Di tengah ruangan, sebuah meja makan kayu berdiri sederhana. Meja itu tidak besar. Hanya cukup untuk tiga orang. Dan malam itu, seperti malam-malam sebelumnya, tiga piring sudah tersusun rapi di atasnya.
Galis Prasetyo berdiri di ambang pintu dapur sambil memandangi meja itu cukup lama. Tiga piring. Ia menghitungnya lagi, meski sebenarnya tidak perlu. Satu di sisi kiri. Satu di sisi kanan. Dan satu lagi tepat di depan kursi yang kosong.
Kursi itu selalu kosong. Namun entah kenapa, kursi itu juga tidak pernah benar-benar terasa kosong.
Aroma sup ayam memenuhi dapur. Hangat, menenangkan, seperti kenangan masa kecil yang datang tiba-tiba. Di depan kompor, Mika Saraswati berdiri dengan punggung menghadap Galis. Ia mengaduk sup perlahan, seolah tidak menyadari tatapan suaminya. Gerakan tangannya tenang.
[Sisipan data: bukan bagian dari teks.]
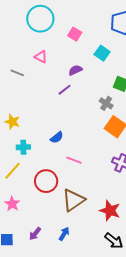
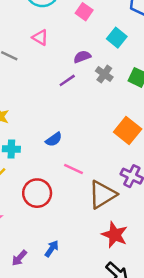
gray cross: (106, 103) -> (104, 74), moved
brown triangle: (73, 200) -> (102, 195), moved
blue arrow: (64, 234) -> (52, 249), moved

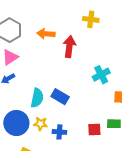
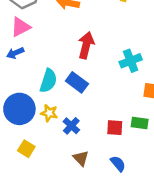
red arrow: (69, 47) -> (86, 45), moved
blue cross: (59, 132) -> (71, 126), turned 32

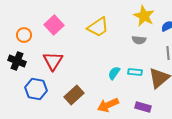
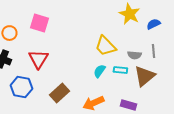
pink square: (54, 25) -> (39, 23), turned -30
yellow trapezoid: (98, 27) -> (105, 46), moved, turned 80
gray semicircle: (139, 40) -> (134, 55), moved

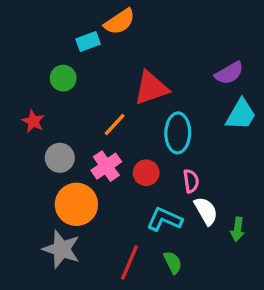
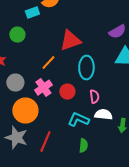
white semicircle: (206, 211) -> (103, 115), turned -54
red line: (130, 262) -> (45, 142), moved
green semicircle: (173, 262) -> (83, 146), turned 32

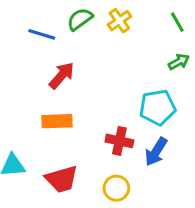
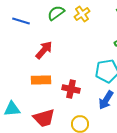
blue line: (42, 34) -> (21, 21), moved
red cross: (119, 141) -> (71, 89), moved

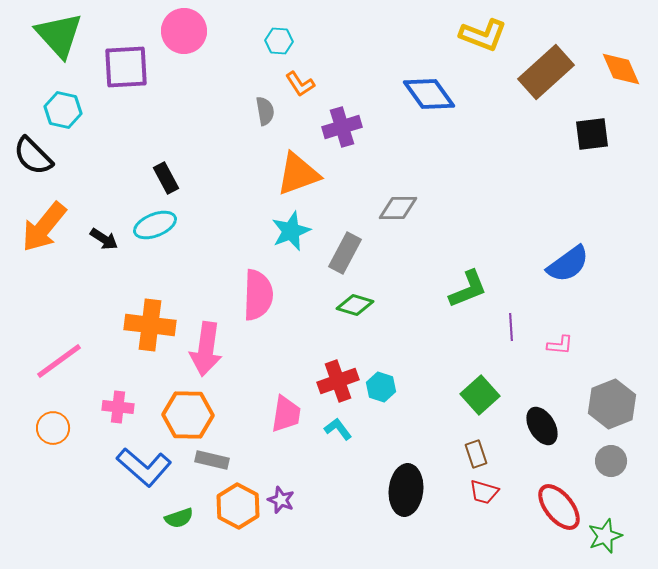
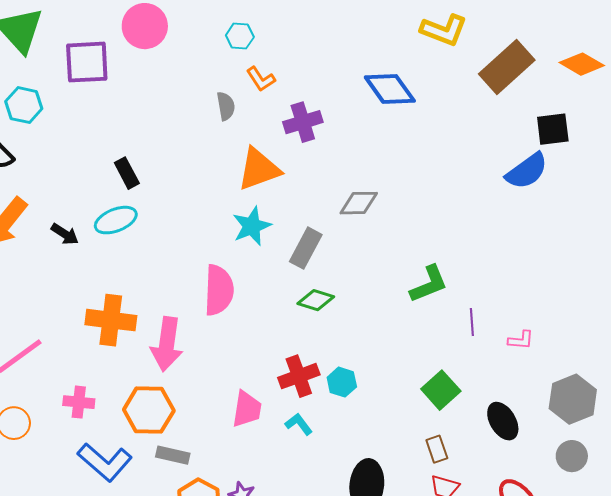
orange diamond: (621, 69) -> (582, 64), turned -36
blue semicircle: (568, 264) -> (527, 171), moved

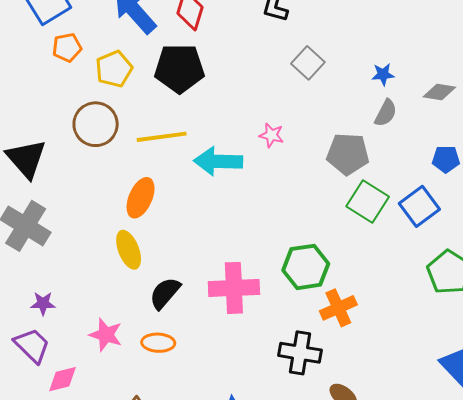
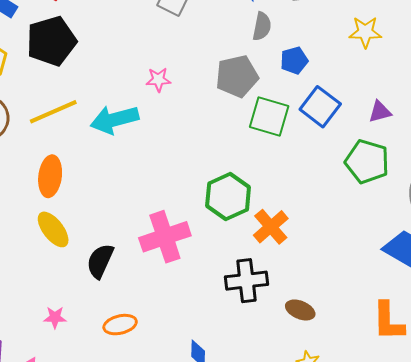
blue pentagon: (446, 159) -> (294, 60), moved
pink star: (106, 335) -> (55, 317), size x0.7
orange ellipse: (158, 343) -> (120, 325), moved

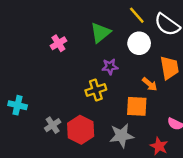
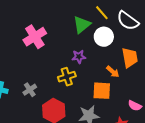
green triangle: (101, 33) -> (82, 25), moved
pink cross: (58, 43) -> (35, 37), size x1.6
gray cross: (53, 125) -> (30, 90), moved

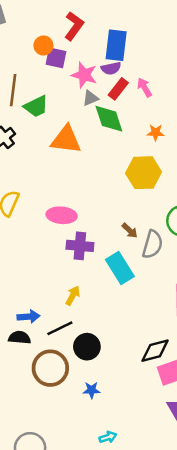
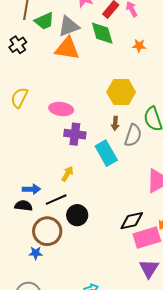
gray triangle: (90, 98) -> (69, 26), moved, size x1.6
yellow hexagon: (144, 173) -> (121, 92), moved
brown arrow: (130, 231) -> (115, 123), turned 48
blue star: (92, 390) -> (36, 253), moved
Terlalu tenang.
“Mika,” panggil Galis akhirnya.
Perempuan itu tidak langsung menoleh.
“Iya?” jawabnya ringan.
Galis menunjuk meja makan dengan dagunya.
“Kita kedatangan tamu?”
Mika berhenti mengaduk. Hanya sebentar. Lalu ia menoleh. Matanya mengikuti arah pandang Galis.
Ke meja makan. Ke tiga piring yang tersusun rapi.
“Oh,” katanya pelan.
Tidak ada keterkejutan di wajahnya. Tidak ada kebingungan. Seolah tiga piring di meja makan untuk rumah yang hanya dihuni dua orang adalah sesuatu yang biasa.
Mika berjalan mendekat. Langkahnya ringan di lantai kayu. Ia merapikan sendok di piring ketiga dengan hati-hati, seperti seseorang yang sedang menata sesuatu yang penting.
“Kamu lupa lagi,” katanya.
“Lupa apa?” tanya Galis.
“Sendoknya.”
Mika mengambil sendok yang lebih besar dari laci, lalu meletakkannya di samping piring ketiga. Gerakannya pelan. Teliti. Hampir penuh perhatian.
Galis mengerutkan kening.
“Kita cuma berdua, Mika.”
Perempuan itu tidak langsung menjawab. Ia justru menarik kursi di depan piring ketiga sedikit ke belakang, memberi ruang kosong seperti sedang mempersilakan seseorang duduk.
“Kita memang selalu bertiga,” katanya ringan.
Kalimat itu menggantung di udara seperti sesuatu yang tidak ingin dijelaskan.